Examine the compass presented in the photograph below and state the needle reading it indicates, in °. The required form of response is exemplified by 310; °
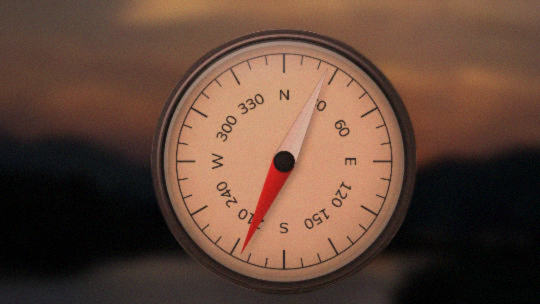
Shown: 205; °
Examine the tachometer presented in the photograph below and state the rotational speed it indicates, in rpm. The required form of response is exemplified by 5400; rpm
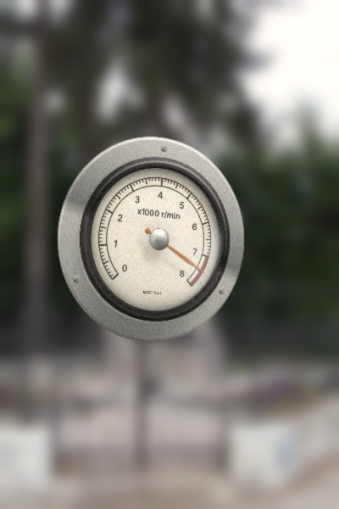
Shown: 7500; rpm
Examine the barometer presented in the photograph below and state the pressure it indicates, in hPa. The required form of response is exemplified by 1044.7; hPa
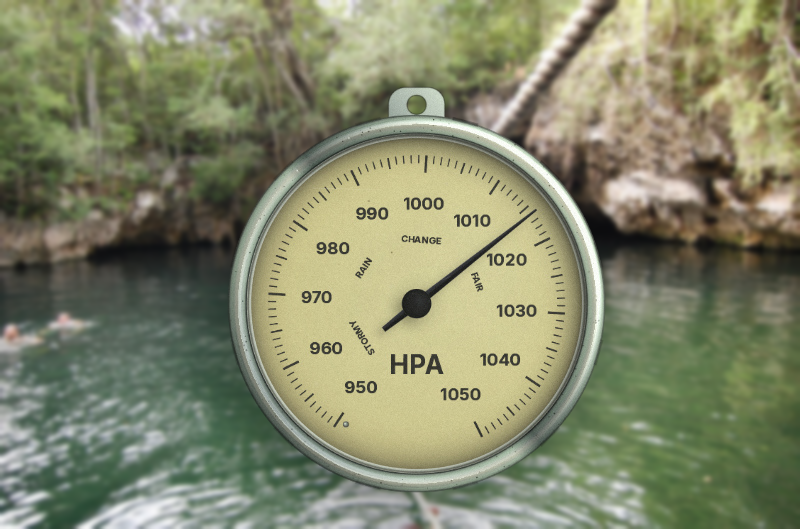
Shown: 1016; hPa
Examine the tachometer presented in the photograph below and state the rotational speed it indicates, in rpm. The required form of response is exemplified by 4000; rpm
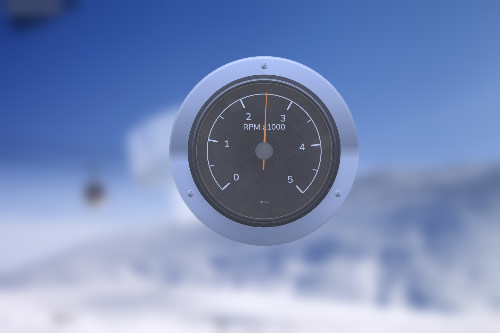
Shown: 2500; rpm
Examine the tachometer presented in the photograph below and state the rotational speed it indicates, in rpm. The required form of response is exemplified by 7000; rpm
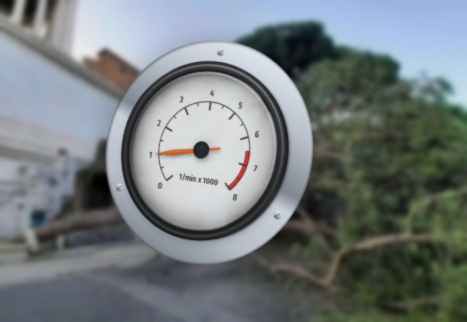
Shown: 1000; rpm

--------------------------------

Reproduce the records above word for word, line by line, and omit the pictures from your copy.

Examine the compass presented in the photograph below and state the needle reading it indicates, in °. The required form of response is exemplified by 310; °
Shown: 205; °
Examine the tachometer presented in the photograph below and state the rotational speed it indicates, in rpm. The required form of response is exemplified by 5400; rpm
Shown: 7500; rpm
Examine the barometer presented in the photograph below and state the pressure it indicates, in hPa. The required form of response is exemplified by 1044.7; hPa
Shown: 1016; hPa
Examine the tachometer presented in the photograph below and state the rotational speed it indicates, in rpm. The required form of response is exemplified by 4000; rpm
Shown: 2500; rpm
Examine the tachometer presented in the photograph below and state the rotational speed it indicates, in rpm. The required form of response is exemplified by 7000; rpm
Shown: 1000; rpm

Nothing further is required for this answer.